A Fish Can Walk

by “Mud Skipper”

What do you mean, Grandma and Grandpa are still married? I thought Grandpa was married to that lady he lives with,” my daughter said innocently. I had no answer. Like a pin puncturing a balloon, these questions popped the bubble of silence I had inhabited my whole life. Sitting at the ordinary formica table on the ordinary straight-backed chair, I suddenly saw how extraordinary my family situation was. We had never talked about it. None of us had ever said out loud, “Dad is an alcoholic and a liar.” My siblings and I were fish in a pond, unable to see the water.

Being more like her father, my blue-eyed daughter demanded the truth. His family members were fish that not only saw the water, they gulped, gargled, and spit it out with gusto. I knew I couldn’t be silent anymore; I was tired of pretending.

I revealed that her Grandfather not only had a problem with alcohol, he created his own truth. He decided what was real, and everyone else had to pretend they believed him. I explained that on the few occasions I had said, “that’s not true,” I was shunned not only by him but by the rest of the family.

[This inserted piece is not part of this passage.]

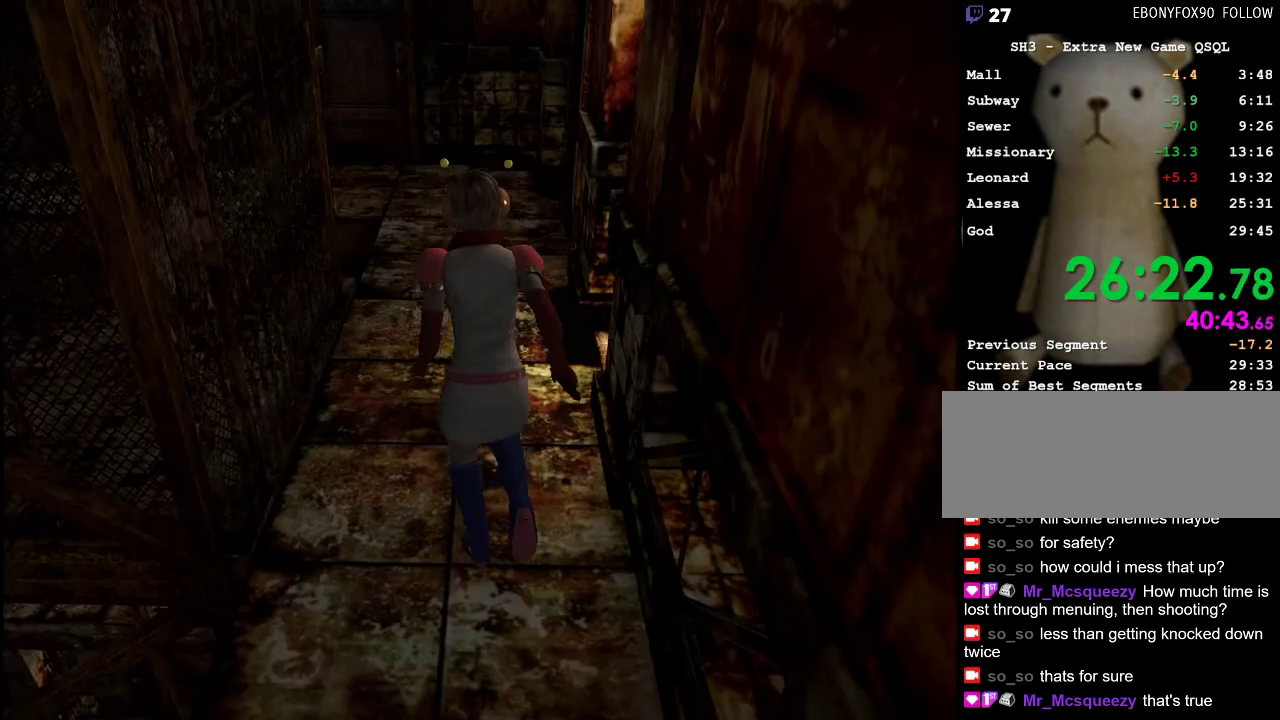
{"keys": ["w"], "mouse": [], "events": []}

The penalty for breaking the code of silence was getting the silent treatment.

I explained that her Grandpa had left her Grandma and moved in with that lady, Geraldine. Some were led to believe he had divorced my mother and married Geraldine. Geraldine believed he was divorced, but unable to marry her for financial reasons. My siblings and I were supposed to believe that my mother wouldn’t let him have a divorce. None of these explanations were true, but years of conditioning had taught us to stay silent. I told my daughter it wasn’t that I had failed to tell her, I had never thought to tell her.

This conversation made me see the water for the first time. I began jumping out of the pond and looking back on my childhood from a different angle. I wondered if my father’s dishonesty was connected to his alcoholism. Robert Ackerman states: “Justification is something alcoholics and drug addicts are masters at . . . the science of arranging to do what we want to do, then making it appear reasonable.” Learning about codependency helped me realize I didn’t have to continue swimming in the pond: “The only person you can change is you “ (Wholey 4).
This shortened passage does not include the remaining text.